Harris was booed by the crowd when he rubbed his hand in the dirt when it looked as if he was about to bowl.
Then whether through frustration or merely a mistimed shot, Bell became the seventh player in Test history and first Englishman to be out for 199 when he was caught and bowled by Harris off a checked drive.
England captain Michael Vaughan immediately signalled the declaration and that left South Africa needing 394 to avoid the follow-on in the first of this four-Test series.
Four members of the Proteas' five-man attack conceded over 100 runs.
The 6ft 6in Morkel, however, did take four wickets for 121 in his 34 overs.
Earlier, Pietersen's partnership of 286 with Bell, who'd come in when the hosts were in trouble at 117 for three, was an England fourth-wicket record against South Africa, surpassing the 197 shared by Wally Hammond and Les Ames at Cape Town in 1938/39.

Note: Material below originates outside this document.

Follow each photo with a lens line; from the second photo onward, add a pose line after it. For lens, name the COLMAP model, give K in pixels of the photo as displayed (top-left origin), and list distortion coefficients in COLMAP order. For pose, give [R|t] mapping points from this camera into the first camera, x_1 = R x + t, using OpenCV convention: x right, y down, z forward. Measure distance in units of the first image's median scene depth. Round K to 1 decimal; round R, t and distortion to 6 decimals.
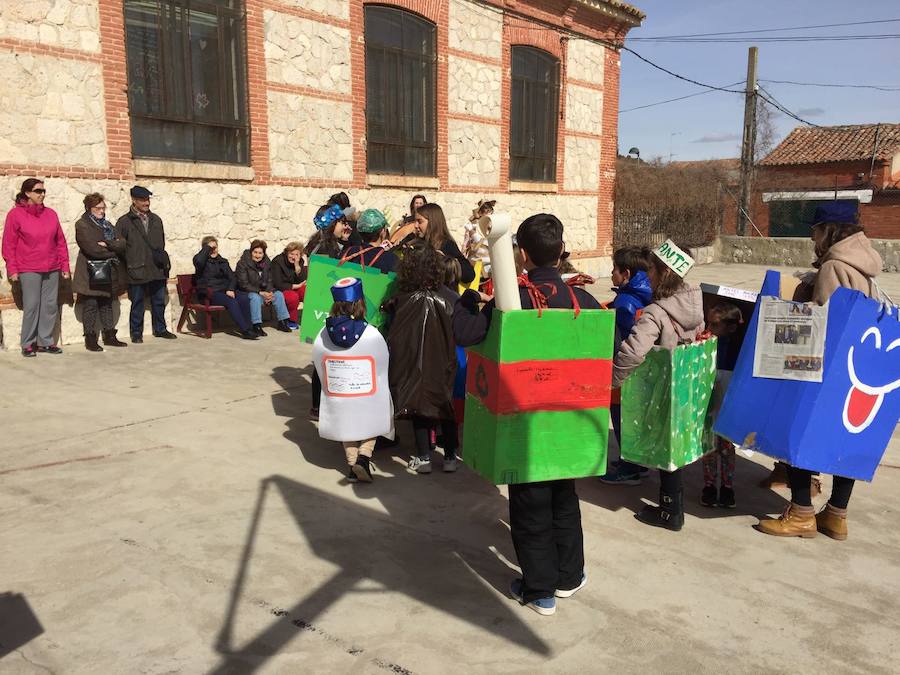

Bell was equally comfortable against both spin and pace, lofting Harris for six over long-off and precisely cutting Morkel through the offside for four.
Arguably the best shot of his innings was when he forced Harris off the backfoot through the covers.
Bell completed his 150 in classic style by driving Steyn straight down the ground for four into the pavilion fence.
He then went past his previous Test-best of 162 not out against minnows Bangladesh at the Riverside three years ago with a cut four off Makhaya Ntini.
Hopes both England's centurions would bat through the morning session ended when Pietersen's gloved hook off Morkel was caught down the legside by wicket-keeper Mark Boucher.